Leaving the nest

I changed my mind. It started when Sarah drove to Nashville with a friend for portfolio day. She came home with an enthusiasm and excitement about college which forced me to accept that she is ready. A realization that I had been ignoring despite the quiet cheering for Sarah from the allies she doesn’t know she has on Twitter. Sarah has a dream and it is my job to let her reach for it. She’s my baby, but this is her life.

In January, I am sending my 17-year-old daughter to college in Manhattan. I know more about the environment on Mars than I know about New York. She is going to a city that is a location for television and movies. New York is where celebrities live. It’s not a real place. I feel like I am catapulting my child into a foreign land without so much as a medpac or cricket bat.

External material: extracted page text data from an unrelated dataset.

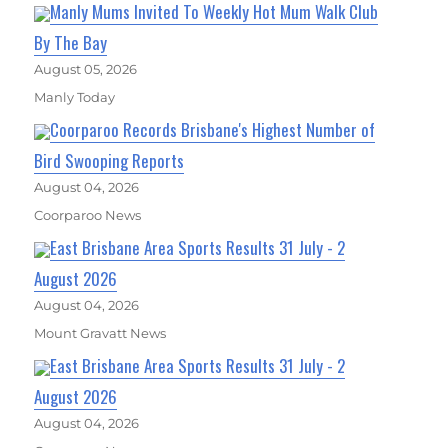
Manly Mums Invited To Weekly Hot Mum Walk Club
By The Bay
August 05, 2026
Manly Today
Coorparoo Records Brisbane's Highest Number of
Bird Swooping Reports
August 04, 2026
Coorparoo News
East Brisbane Area Sports Results 31 July - 2
August 2026
August 04, 2026
Mount Gravatt News
East Brisbane Area Sports Results 31 July - 2
August 2026
August 04, 2026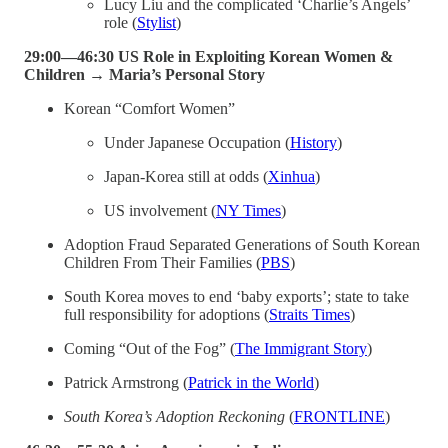
Lucy Liu and the complicated ‘Charlie’s Angels’
role (
Stylist
)
29:00—46:30 US Role in Exploiting Korean Women &
Children → Maria’s Personal Story
Korean “Comfort Women”
Under Japanese Occupation (
History
)
Japan-Korea still at odds (
Xinhua
)
US involvement (
NY Times
)
Adoption Fraud Separated Generations of South Korean
Children From Their Families (
PBS
)
South Korea moves to end ‘baby exports’; state to take
full responsibility for adoptions (
Straits Times
)
Coming “Out of the Fog” (
The Immigrant Story
)
Patrick Armstrong (
Patrick in the World
)
South Korea’s Adoption Reckoning
(
FRONTLINE
)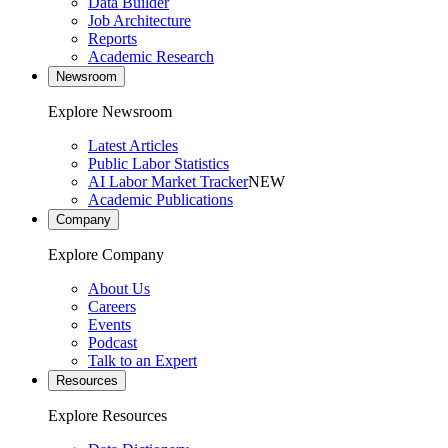
Data Builder
Job Architecture
Reports
Academic Research
Newsroom
Explore Newsroom
Latest Articles
Public Labor Statistics
AI Labor Market Tracker
NEW
Academic Publications
Company
Explore Company
About Us
Careers
Events
Podcast
Talk to an Expert
Resources
Explore Resources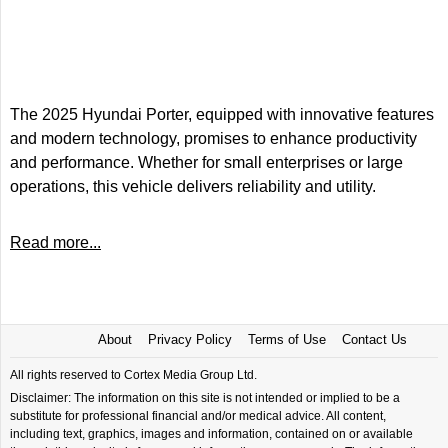
The 2025 Hyundai Porter, equipped with innovative features
and modern technology, promises to enhance productivity
and performance. Whether for small enterprises or large
operations, this vehicle delivers reliability and utility.
Read more...
About
Privacy Policy
Terms of Use
Contact Us
All rights reserved to Cortex Media Group Ltd.
Disclaimer: The information on this site is not intended or implied to be a
substitute for professional financial and/or medical advice. All content,
including text, graphics, images and information, contained on or available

It’s not just the unknown that frightens me. Sarah has never experienced a real winter. She doesn’t have the clothing for New York weather. How will she learn to live on her own when she doesn’t have the skills to function in a city? A really big, crowded city of people who don’t all have a family or friend connection is something she can’t possibly understand. A starving college student isn’t funny when it’s your own child and she is 720 miles from home.

This is what Sarah wants. Sarah has never been anything but wonderful. She is an amazing daughter and sister. She is a good student and talented artist. Sarah suffered in silence during the difficult times that Autism controlled our lives. She works hard to contribute to our home and harder to do her best at school. It is not unusual for Sarah to study until midnight and paint until sunrise. She does it all herself. Even in elementary school, she refused help with projects and insisted upon doing it herself. She has earned the school of her dreams.

There will be no ceremony, party or pageantry to symbolize the enormity of what is happening. Sarah is leaving home. When she falls, she will get up and keep moving forward. We are her past and her future is elsewhere. If we’re very lucky, she will come home for holidays, but she will only be visiting us. Sarah has a dream college and an infatuation with a city, but she is stubbornly determined to work hard and be her own person. She isn’t waiting for her dream to happen, she’s making reality her dream. She is already planning on a series of apprenticeships to find where she fits. I’m a weeping mess, but Sarah is going to be fine.

Hooray! Sarah is going to college. Wah! Sarah is going to college. I’m happy. I’m sad. I’m excited. I’m terrified. My heart is ripped into pieces, but I’m stashing a few of those bits in Sarah’s coat pockets. No matter where she goes, I’ll be there too. If the zombies get too close, she can toss my heart to distract them while she gets away safely.

2 thoughts on “Leaving the nest

  1. I haven’t commented here in so long but this is bringing me out of the woodwork. How exciting for Sarah! How terrifying for you! I can’t even imagine one of my babies going that far from home, but I’ve been preparing myself for it for years. My oldest is only about 100 miles away and that is bad enough. Good luck to you and to Sarah!